In most cases, people shared accounts to centralize collaboration on a task or project, but this method of collaboration leads to some challenges in accountability and awareness.
“You can’t tell who’s done what if everyone’s using the same username and password,” Hong says. “Sometimes there might be an important message for that account, but only the person who happened to log in after the message was sent saw the message. No one else would see it.”
Why would people share a single Dropbox or Google Drive account, even though those platforms allow for multiple users to collaborate? Hong says that those people would rather not spend the time setting up and remembering credentials for a new account, given how many other account credentials they’re managing on a daily basis.
Other issues respondents shared were instances such as being forcibly kicked off an account when another person logged in, or having trouble with two-factor authentication, since the second factor–someone’s device–presumably belongs to a single person.
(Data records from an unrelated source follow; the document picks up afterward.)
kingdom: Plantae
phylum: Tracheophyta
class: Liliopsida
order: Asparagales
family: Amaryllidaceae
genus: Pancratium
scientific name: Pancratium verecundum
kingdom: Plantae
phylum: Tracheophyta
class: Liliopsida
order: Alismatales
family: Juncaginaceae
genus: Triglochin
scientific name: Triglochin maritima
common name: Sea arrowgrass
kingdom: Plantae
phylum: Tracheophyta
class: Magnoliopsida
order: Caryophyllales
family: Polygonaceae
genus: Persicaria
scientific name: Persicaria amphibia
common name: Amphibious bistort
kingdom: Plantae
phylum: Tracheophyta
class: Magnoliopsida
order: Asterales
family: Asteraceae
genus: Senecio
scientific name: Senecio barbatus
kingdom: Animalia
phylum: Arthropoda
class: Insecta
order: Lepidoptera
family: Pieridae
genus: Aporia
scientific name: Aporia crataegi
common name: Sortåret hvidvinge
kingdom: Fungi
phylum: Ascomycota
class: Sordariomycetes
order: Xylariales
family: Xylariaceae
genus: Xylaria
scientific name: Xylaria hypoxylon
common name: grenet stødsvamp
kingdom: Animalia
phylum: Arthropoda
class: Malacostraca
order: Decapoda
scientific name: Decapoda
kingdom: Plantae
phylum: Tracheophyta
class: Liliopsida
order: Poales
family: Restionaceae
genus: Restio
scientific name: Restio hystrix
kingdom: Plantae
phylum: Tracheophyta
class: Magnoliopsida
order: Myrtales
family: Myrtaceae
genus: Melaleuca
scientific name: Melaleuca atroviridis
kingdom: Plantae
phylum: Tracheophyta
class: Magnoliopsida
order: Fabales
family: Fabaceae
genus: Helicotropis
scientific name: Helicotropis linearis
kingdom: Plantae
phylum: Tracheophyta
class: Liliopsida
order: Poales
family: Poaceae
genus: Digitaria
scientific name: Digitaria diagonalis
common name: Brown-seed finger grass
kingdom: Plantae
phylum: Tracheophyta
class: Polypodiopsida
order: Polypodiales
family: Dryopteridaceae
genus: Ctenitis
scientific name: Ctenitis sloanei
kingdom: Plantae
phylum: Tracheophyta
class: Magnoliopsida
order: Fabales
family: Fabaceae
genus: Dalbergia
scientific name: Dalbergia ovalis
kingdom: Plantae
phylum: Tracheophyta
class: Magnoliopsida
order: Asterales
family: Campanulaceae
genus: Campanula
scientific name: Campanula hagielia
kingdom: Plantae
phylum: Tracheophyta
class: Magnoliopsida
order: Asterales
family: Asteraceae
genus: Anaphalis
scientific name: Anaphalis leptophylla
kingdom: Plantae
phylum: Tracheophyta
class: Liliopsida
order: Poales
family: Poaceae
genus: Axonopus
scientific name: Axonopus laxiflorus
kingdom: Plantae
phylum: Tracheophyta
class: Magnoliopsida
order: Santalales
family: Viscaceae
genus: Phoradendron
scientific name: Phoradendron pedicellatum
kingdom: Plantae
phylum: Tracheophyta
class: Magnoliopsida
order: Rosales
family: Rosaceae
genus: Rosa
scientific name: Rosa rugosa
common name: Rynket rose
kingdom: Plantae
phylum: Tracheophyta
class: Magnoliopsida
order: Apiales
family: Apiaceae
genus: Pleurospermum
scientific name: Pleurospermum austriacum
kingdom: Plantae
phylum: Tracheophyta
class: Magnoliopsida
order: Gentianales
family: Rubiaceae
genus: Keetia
Some respondents shared experiences of being locked out of an account after someone else typed in the wrong password too many times.
Hong believes that many, if not all, of these challenges can be addressed with some design modifications.
“Companies who offer these accounts should allow multiple emails on that account,” Hong says. “These accounts should also allow simultaneous access so that when one user logs into the account, another isn’t kicked off.”
The authors also suggest that accounts should allow multiple profiles inside of them, mimicking Netflix’s account model.
“You would still have the same username and password, but now you could say, ‘This is Jason doing the work,’ or someone else,” Hong says, “That would allow you to manage the accountability aspect and know who did what.”
Other authors on the study included CMU visiting researcher Yunpeng Song from Xi’an Jiaotong University, Xi’an Jiaotong professor Zhongmin Cai, HCII Ph.D. student Cori Faklaris, and HCII professor Laura Dabbish.